Wikipedia has announced it would temporarily shut down today, and it did. This blackout is probably the first in the history of the Internet. To come from a website which showed us the power of Internet, this event is extremely important. Wikipedia’s blackout is to protest SOPA, an anti-internet piracy bill which is draconian and kind of a kill switch from Big Brother. The kind of switch the Indian government so badly wants.

When someone leads there will always be critics and very few followers. What Wikipedia has done is a bold thing to do. Not every business, especially the money minting ones, has the cojones to suspend services for what might look like a silly cause. Tech pundits have weighed in on Wikipedia’s blackout. Some called it stupid. Some used word play to stay out of ‘this is stupid’ remarks. If being bold and standing for a cause in the best way possible is being stupid, then yes, Wikipedia is stupid.

You can rip-off an idea, a design or a story. But you can’t rip-off boldness. Even if you could, you simply won’t.

Here’s why I don’t think it’s stupid. Far from it. It’s the opposite of stupid. It’s brilliant.

It’s very simple actually. You have a smartphone which you use regularly for email, Twitter and making calls. Imagine that you can’t use your smartphone any more. Instead you were handed a feature phone. Technically, you are blocked from tweeting, touching and emailing from your phone. All you can do is call or text someone. That life would be extremely frustrating, if not miserable.

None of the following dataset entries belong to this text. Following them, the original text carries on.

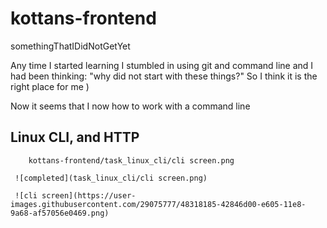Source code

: # kottans-frontend
somethingThatIDidNotGetYet

Any time I started learning I stumbled in using git and command line and I had been thinking: "why did not start with these things?"
So I think it is the right place for me )

Now it seems that I now how to work with a command line

## Linux CLI, and HTTP

        kottans-frontend/task_linux_cli/cli screen.png

     ![completed](task_linux_cli/cli screen.png)

     ![cli screen](https://user-images.githubusercontent.com/29075777/48318185-42846d00-e605-11e8-9a68-af57056e0469.png)

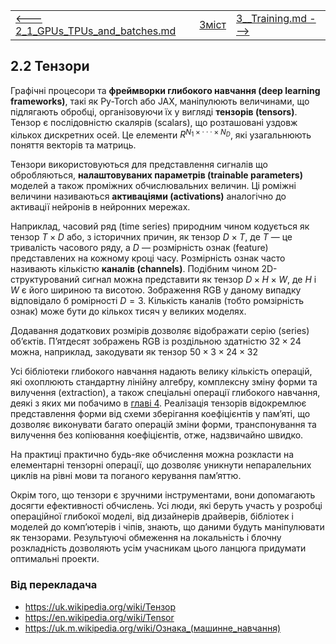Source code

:|                                                              |                    |                                          |
| ------------------------------------------------------------ | ------------------ | ---------------------------------------- |
| [<---   2_1_GPUs_TPUs_and_batches.md](2_1_GPUs_TPUs_and_batches.md) | [Зміст](README.md) | [3__Training.md    --->](3__Training.md) |

## 2.2    Тензори

Графічні процесори та **фреймворки глибокого навчання (deep learning frameworks)**, такі як Py-Torch або JAX, маніпулюють величинами, що підлягають обробці, організовуючи їх у вигляді **тензорів (tensors)**.  Тензор є послідовністю скалярів (scalars), що розташовані уздовж кількох дискретних осей. Це елементи $R^{N_1×···×N_D}$, які узагальнюють поняття векторів та матриць.

Тензори використовуються для представлення сигналів що обробляються, **налаштовуваних параметрів (trainable parameters)** моделей а також проміжних обчислювальних величин. Ці роміжні величини називаються **активаціями (activations)** аналогічно до активації нейронів в нейронних мережах.

Наприклад, часовий ряд (time series) природним чином кодується як тензор $T×D$ або, з історичних причин, як тензор $D×T$, де $T$ — це тривалість часового ряду, а $D$ — розмірність ознак (feature) представлених на кожному кроці часу. Розмірність ознак часто називають кількістю **каналів (channels)**. Подібним чином 2D-структурований сигнал можна представити як тензор $D×H×W$, де $H$ і $W$ є його шириною та висотою. Зображення RGB у даному випадку відповідало б ромірності $D=3$.  Кількість каналів (тобто ромзірність ознак) може бути до кількох тисяч у великих моделях.

Додавання додаткових розмірів дозволяє відображати серію (series) об’єктів. П’ятдесят зображень RGB із роздільною здатністю $32×24$ можна, наприклад, закодувати як тензор $50×3×24×32$

Усі бібліотеки глибокого навчання надають велику кількість операцій, які охоплюють стандартну лінійну алгебру, комплексну зміну форми та вилучення (extraction), а також спеціальні операції глибокого навчання, деякі з яких ми побачимо в [главі 4](4__Model_components.md). Реалізація тензорів відокремлює представлення форми від схеми зберігання коефіцієнтів у пам’яті, що дозволяє виконувати багато операцій зміни форми, транспонування та вилучення без копіювання коефіцієнтів, отже, надзвичайно швидко.

На практиці практично будь-яке обчислення можна розкласти на елементарні тензорні операції, що дозволяє уникнути непаралельних циклів на рівні мови та поганого керування пам’яттю.

Окрім того, що тензори є зручними інструментами, вони допомагають досягти ефективності обчислень. Усі люди, які беруть участь у розробці операційної глибокої моделі, від дизайнерів драйверів, бібліотек і моделей до комп’ютерів і чіпів, знають, що даними будуть маніпулювати як тензорами. Результуючі обмеження на локальність і блочну розкладність дозволяють усім учасникам цього ланцюга придумати оптимальні проекти.

### Від перекладача

- <https://uk.wikipedia.org/wiki/Тензор>
- <https://en.wikipedia.org/wiki/Tensor>
- <https://uk.m.wikipedia.org/wiki/Ознака_(машинне_навчання)>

No wait. Mankind lived without phones and it survived. Sure it did. And we lived without the Internet and Wikipedia. But we changed. We changed for the better. Instead of running from pillar to post to gain knowledge, we just sit with a big mug of freshly brewed coffee and punch in our keywords into Google or Wikipedia to gain our knowledge.

You don’t understand the beauty of a product, service or a person as long as you have access to it. You will appreciate its importance only when it’s not there. If and when SOPA comes into picture, the services and products you can’t live without will be filtered for good.

If Wikipedia isn’t blacked out, how else would you experience life without Wikipedia and understand the importance of opposing SOPA?

Think of the Wikipedia blackout as a demo of SOPA for people who can’t imagine a filtered Internet.